"(But we have) one thing in mind: go after No. 30."
Favre's age and a broken right thumb has opponents talking these days. They say the key to stopping the Packers is -- gasp! -- taking your chances with Favre's arm, not Green's legs.
"(It's) no more pressure than I had at the beginning of the season," Green said Wednesday, "because I've still got to run the ball and I've still got to do my thing in terms of running the ball and catching the ball out of the backfield."
Favre is on pace to throw for a career-low 3,144 yards, and he's four interceptions away from his career high. Since breaking his thumb Oct. 19, Favre has thrown 11 touchdowns and 10 picks, and also fumbled four times.
Green, meanwhile, is on the verge of breaking the oldest team rushing record in the NFL. Green needs just 92 yards to break Hall of Famer Jim Taylor's 41-year-old Packers single-season rushing record of 1,474 yards. The Packers lead the NFL in rushing yards per game at 163.3.
Green, who attended the same high school in Omaha, Neb., as Bears great Gale Sayers, ran over Chicago in the first meeting. Green had 176 yards against the Bears at the reopening of renovated Soldier Field Sept. 29, when the Packers hammered Chicago 38-23. Green's performance that game was the then third-best in the Packers' 82-year NFL history and moved him into third place on Green Bay's all-time rushing list. But Green topped that mark when he rushed for 192 yards against the Eagles Nov. 10.
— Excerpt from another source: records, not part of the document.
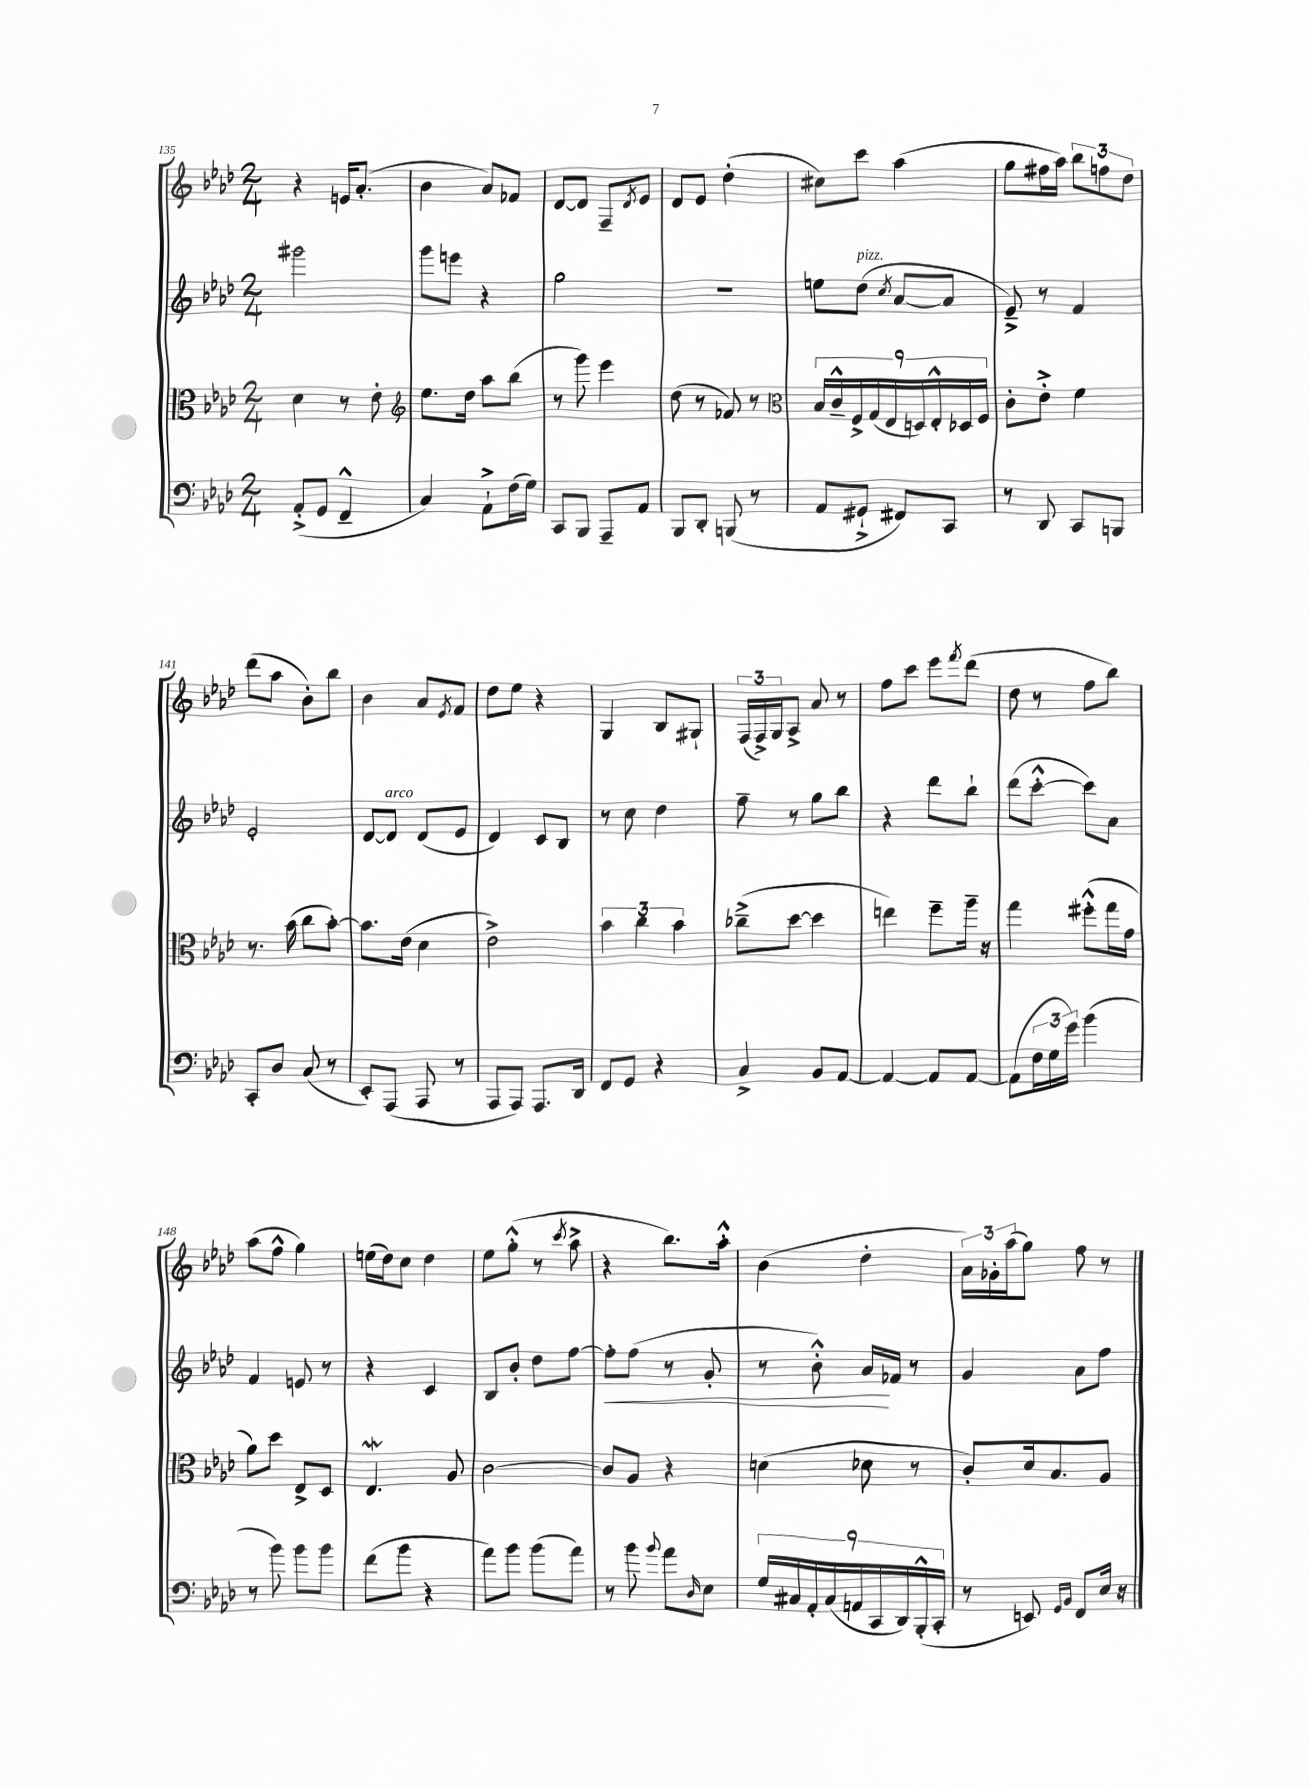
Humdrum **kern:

**kern	**kern	**kern	**kern
*staff4	*staff3	*staff2	*staff1
*clefF4	*clefC3	*clefG2	*clefG2
*k[b-e-a-d-]	*k[b-e-a-d-]	*k[b-e-a-d-]	*k[b-e-a-d-]
*M2/4	*M2/4	*M2/4	*M2/4
(8AA-'^	4d-	2ggg#	4r
8GG	.	.	.
4FF~^^	8r	.	16e
.	.	.	(8.a-'
.	8e-'	.	.
=	=	=	=
*	*clefG2	*	*
4C)	8.ee-	8ggg	4b-
.	.	8eee	.
.	16dd-	.	.
8AA-`^	8aa-	4r	8a-)
(16F	(8bb-	.	8f-
16G)	.	.	.
=	=	=	=
8CC	8r	2gg	[8d-
8BBB-	8ggg)	.	8d-]
8AAA-~	4eee-	.	8F~
.	.	.	8qd-
8AA-	.	.	8e-
=	=	=	=
8BBB-	(8dd-	2r	8d-
8DD-'	8r	.	8e-
(8BBB	8f-)	.	(4dd-'
8r	8r	.	.
=	=	=	=
*	*clefC3	*	*
8AA-	18B-	8ee	8cc#)
.	18c~^^	.	.
.	18F^	.	.
8GG#`^	.	(8dd-	8ccc
.	(18G	.	.
.	18E-	.	.
.	.	8qcc	.
8FF#)	.	[8a-	(4aa-
.	18D)	.	.
.	18E-'^^	.	.
8CC	.	8a-]	.
.	18D-	.	.
.	18F	.	.
=	=	=	=
8r	8c'	8e-~^)	8gg
8DD-	8e-'^	8r	16ff#
.	.	.	16aa-)
8CC	4f	4f	12bb-
.	.	.	12ff
8BBB	.	.	.
.	.	.	12dd-
=	=	=	=
8CC'	8.r	2e-'	(8ddd-
8D-	.	.	8aa-
.	(16b-	.	.
(8C	8cc	.	8b-')
8r	[8b-')	.	8bb-
=	=	=	=
8EE-')	8.b-]	[8d-	4b-
(8AAA-	.	8d-]	.
.	(16e-	.	.
8AAA-	4d-	(8d-	8a-
.	.	.	8qe-
8r	.	8e-	8f
=	=	=	=
8AAA-	2e-^)	4d-)	8dd-
8AAA-)	.	.	8ee-
8.AAA-	.	8c	4r
.	.	8B-	.
16DD-	.	.	.
=	=	=	=
8FF	6b-	8r	4G
8GG	.	8cc	.
.	6cc	.	.
4r	.	4dd-	8B-
.	6b-	.	.
.	.	.	8G#`
=	=	=	=
4C^	(8cc-~^	8ff~	(24F
.	.	.	24F^)
.	.	.	24G
.	[8dd-	8r	8A-^
8BB-	4dd-]	8gg	8a-
[8AA-	.	8bb-	8r
=	=	=	=
4AA-_	4ee)	4r	8ff
.	.	.	8ccc
8AA-]	8ff~	8ddd-	8eee-
.	.	.	8qfff
[8AA-	16aa-~	8bb-`	(8ddd-
.	16r	.	.
=	=	=	=
(8AA-]	4gg	(8ddd-	8dd-
24F	.	[8ccc'^^	8r
24G	.	.	.
24g)	.	.	.
(4b-	(8ff#'^^	8ccc])	8ff
.	16gg	8a-	8bb-)
.	16g	.	.
=	=	=	=
8r	8a-)	4f	(8aa-
8b-)	8dd-	.	8ff^^
8b-	8E-^	8e	4gg)
8b-	8D-	8r	.
=	=	=	=
(8f	4.E-	4r	(16ee
.	.	.	16dd-)
8b-	.	.	8cc
4r	.	4c	4dd-
.	8A-	.	.
=	=	=	=
8a-)	[2c	8B-	8ee-
8b-	.	8b-'	(8gg'^^
(8b-	.	8dd-	8r
.	.	.	8qccc
8a-)	.	[8ff	8aa-^
=	=	=	=
8r	8c]	8ff']	4r
8b-	8A-	(8ff	.
8qqb-	.	.	.
8a-	4r	8r	8.bb-)
16qqD-	.	.	.
8E-	.	8g'	.
.	.	.	16aa-'^^
=	=	=	=
18G	(4d	8r	(4b-
18C#	.	.	.
18AA-'	.	.	.
.	.	8b-'^^)	.
(18C#	.	.	.
18AA	.	.	.
.	8d-	16a-	4dd-'
18CC	.	.	.
.	.	16f-	.
18DD-)	.	.	.
.	8r	8r	.
(18BBB-'^^	.	.	.
18CC'	.	.	.
=	=	=	=
8r	8c')	4g	24a-)
.	.	.	24g-'
.	.	.	(24aa-
8EE)	16d-	.	8gg)
.	8.B-	.	.
16qqGG	.	.	.
16qqBB-	.	.	.
8FF	.	8a-	8ff
16E-	8A-	8ff	8r
16r	.	.	.
==	==	==	==
*-	*-	*-	*-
"We are a much more physical team this time around," Robinson said. "I think we understand right at this moment the in and out of playing the run. Guys are starting to fit."
"It looks a little bit different, basically, a lot more aggressive," Green said of the current Bears defense. "(They're) blitzing from the corners and of course from the (line)backers. But it's a lot more aggressive blitzing than when we played them before."
The Nebraska product ranks second in the NFC in rushing and total yards from scrimmage with 1,383 yards and a 5.3 yards per carry average. Green continues to lead the NFC in non-kicker scoring with 84 points on 14 touchdowns, as well as in the production of first downs with 94 (78 rushing, 16 receiving).
The Bears and Packers enjoy the longest-running rivalry in professional football. Today's meeting will be the 166th in the series, with Chicago holding an 83-76-6 edge. The Packers have won six straight in the series, but this game is crucial to both teams. Chicago is 5-7 and Green Bay is 6-6 (and only 3-3 at home). The loser is out of the playoff hunt, while the winner will be on Minnesota's tail in the NFC North title hunt.
"We're really excited about this game obviously for all of the reasons – the rivalry and also that it has meaning," Bears coach Dick Jauron said. "The team has really fought to get themselves to the point where it has meaning in terms of the standings. And that's a great thing.
"We're not kidding ourselves. We know how it's going to be for us. We're familiar with them obviously and their talent but we're looking forward to it. We're looking forward to the challenge."